In the article, the author (who was not credited on the site) criticized the archbishop of San Francisco, George Niederauer because his response to house speaker Nancy Pelosi's erroneous remarks concerning the Church's stance on abortion came "late" (two weeks after they were made) and contained neither a threat nor a promise of disciplinary action; but instead included an invitation to Pelosi to come and speak with him privately.
The comments at the end of the anonymous analysis piece were (mostly) even more critical of the archbishop's statement.
First of all, how does a self-proclaimed "Catholic" news organization come off making definitively critical statements about the actions and teachings of a bishop of the Church? Other bishops may respond differently (and have indeed responded differently) to politicians who make the same or similar errors that Nancy Pelosi has made. Does this fact make Archbishop Niederauer's response incorrect? No! Catholic Culture and Catholic News Service have no authority to analyze and critique the decisions of our bishops.

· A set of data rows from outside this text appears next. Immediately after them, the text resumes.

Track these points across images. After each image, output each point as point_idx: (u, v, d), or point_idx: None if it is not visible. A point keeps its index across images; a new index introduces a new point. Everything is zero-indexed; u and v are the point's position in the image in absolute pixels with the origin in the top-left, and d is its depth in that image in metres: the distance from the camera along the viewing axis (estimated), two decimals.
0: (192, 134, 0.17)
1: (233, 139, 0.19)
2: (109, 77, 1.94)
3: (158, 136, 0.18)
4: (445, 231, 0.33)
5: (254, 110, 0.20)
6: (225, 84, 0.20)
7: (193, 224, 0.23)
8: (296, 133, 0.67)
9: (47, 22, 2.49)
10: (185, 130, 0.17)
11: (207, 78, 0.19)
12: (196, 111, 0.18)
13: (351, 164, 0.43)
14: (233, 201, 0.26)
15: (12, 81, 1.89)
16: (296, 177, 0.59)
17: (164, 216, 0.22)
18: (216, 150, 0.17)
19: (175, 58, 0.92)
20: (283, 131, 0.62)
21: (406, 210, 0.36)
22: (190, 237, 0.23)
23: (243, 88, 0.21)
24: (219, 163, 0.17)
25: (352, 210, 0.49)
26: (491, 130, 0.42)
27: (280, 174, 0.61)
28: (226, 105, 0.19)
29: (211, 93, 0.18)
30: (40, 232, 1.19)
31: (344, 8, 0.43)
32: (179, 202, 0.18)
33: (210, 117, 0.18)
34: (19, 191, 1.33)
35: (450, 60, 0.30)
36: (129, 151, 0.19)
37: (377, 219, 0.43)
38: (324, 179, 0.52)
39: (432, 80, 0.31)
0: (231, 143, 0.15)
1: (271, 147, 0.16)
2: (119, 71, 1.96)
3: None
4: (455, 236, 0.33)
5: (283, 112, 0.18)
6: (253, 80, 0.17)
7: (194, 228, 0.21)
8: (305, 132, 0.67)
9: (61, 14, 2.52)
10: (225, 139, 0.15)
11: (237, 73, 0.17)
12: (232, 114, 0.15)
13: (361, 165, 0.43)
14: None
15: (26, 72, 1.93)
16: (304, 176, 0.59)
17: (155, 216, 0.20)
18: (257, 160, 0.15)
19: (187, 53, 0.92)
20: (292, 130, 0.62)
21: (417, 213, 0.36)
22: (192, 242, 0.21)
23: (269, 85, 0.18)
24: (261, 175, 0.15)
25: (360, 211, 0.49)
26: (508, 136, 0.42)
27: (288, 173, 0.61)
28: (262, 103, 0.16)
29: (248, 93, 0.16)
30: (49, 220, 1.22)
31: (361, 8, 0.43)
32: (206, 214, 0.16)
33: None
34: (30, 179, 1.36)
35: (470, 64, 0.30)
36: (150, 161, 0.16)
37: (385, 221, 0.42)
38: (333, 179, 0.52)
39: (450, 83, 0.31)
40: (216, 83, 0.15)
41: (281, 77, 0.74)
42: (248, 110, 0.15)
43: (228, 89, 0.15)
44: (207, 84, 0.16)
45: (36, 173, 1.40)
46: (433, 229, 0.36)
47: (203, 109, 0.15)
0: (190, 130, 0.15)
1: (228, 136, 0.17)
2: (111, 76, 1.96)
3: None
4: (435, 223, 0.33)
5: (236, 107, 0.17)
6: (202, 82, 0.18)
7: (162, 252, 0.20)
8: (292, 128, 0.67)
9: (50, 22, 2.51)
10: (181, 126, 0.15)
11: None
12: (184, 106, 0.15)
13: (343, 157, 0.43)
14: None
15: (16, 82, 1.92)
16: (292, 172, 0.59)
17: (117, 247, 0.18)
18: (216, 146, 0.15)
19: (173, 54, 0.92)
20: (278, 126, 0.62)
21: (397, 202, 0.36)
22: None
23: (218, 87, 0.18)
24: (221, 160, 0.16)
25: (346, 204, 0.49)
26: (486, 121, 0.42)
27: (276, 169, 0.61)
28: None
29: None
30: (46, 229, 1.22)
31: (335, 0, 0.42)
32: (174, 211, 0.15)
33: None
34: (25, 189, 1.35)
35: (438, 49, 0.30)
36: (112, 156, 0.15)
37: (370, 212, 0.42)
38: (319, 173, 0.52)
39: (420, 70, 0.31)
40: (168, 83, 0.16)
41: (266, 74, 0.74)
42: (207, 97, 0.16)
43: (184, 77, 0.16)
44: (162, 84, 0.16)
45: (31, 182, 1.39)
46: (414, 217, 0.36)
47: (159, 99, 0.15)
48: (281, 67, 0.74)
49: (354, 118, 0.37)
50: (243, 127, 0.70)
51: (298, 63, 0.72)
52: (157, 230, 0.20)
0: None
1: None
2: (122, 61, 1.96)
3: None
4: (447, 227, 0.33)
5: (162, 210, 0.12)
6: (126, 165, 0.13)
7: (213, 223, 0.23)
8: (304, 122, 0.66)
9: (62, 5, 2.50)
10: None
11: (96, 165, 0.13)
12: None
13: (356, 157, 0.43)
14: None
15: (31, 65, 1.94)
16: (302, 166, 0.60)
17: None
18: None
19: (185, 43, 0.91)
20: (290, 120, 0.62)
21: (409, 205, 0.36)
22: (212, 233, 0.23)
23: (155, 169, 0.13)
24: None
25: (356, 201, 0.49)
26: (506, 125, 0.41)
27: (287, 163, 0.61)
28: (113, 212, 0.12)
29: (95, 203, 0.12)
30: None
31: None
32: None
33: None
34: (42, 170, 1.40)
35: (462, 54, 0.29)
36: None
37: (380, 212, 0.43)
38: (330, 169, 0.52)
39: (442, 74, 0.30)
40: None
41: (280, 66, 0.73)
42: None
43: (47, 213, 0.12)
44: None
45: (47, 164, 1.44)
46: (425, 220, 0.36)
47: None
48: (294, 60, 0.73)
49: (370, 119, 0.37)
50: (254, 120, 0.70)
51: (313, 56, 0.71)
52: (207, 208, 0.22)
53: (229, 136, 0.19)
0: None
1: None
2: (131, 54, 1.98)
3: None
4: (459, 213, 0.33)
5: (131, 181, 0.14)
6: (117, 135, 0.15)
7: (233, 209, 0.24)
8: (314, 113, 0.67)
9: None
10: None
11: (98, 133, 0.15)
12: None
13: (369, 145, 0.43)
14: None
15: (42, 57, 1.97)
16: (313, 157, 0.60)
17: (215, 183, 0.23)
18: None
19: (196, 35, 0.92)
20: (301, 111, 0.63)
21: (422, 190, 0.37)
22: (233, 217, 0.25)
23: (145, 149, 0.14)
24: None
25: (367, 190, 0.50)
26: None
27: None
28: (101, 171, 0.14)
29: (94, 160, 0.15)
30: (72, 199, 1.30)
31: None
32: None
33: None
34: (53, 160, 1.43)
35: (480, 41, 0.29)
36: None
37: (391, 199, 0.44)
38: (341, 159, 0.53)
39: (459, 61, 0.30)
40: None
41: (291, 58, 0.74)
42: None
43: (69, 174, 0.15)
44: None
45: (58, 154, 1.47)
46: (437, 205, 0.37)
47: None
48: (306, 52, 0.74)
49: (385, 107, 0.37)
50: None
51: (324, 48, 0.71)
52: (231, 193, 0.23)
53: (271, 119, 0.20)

The only Catholic who has the authority to publicly correct or criticize the actions or teachings of a bishop of the Church is the Holy Father. And what would the Pope do if he felt that the archbishop were in error? Would he publish an article that openly rebukes him for his position? No! In fact, he would invite his brother to meet with him privately, in order to try to resolve the problem. What does this description of the process remind me of? Let's see...
Oh yes, wasn't it the Gospel for that very Sunday's liturgy?
September 7, 2008, Twenty-third Sunday in Ordinary Time
Jesus said to his disciples:
“If your brother sins against you,
go and tell him his fault between you and him alone.
If he listens to you, you have won over your brother.
If he does not listen,
take one or two others along with you,
so that ‘every fact may be established
on the testimony of two or three witnesses.’
If he refuses to listen to them, tell the church.
If he refuses to listen even to the church,
then treat him as you would a Gentile or a tax collector...
Concern for the lives of those in the womb should never lead my brothers and sisters in Christ into the error of forgetting that we are children of Holy Mother Church. The children don't point fingers at their Mother but rather seek to understand her reasons when what she teaches doesn't agree with their sense of justice.
As for "two weeks" being too long to wait for a response from the Church, well, the Church is slow for good reasons. The Church doesn't wish to forfeit her right and responsibility to ponder and pray over her words and teachings. I wish Catholic Culture had taken time to reconsider the scandalous way in which it dares to publicly criticize the Church.
If the author of this news analysis piece would like to speak with me privately, I would welcome the chance to discuss this matter more fully.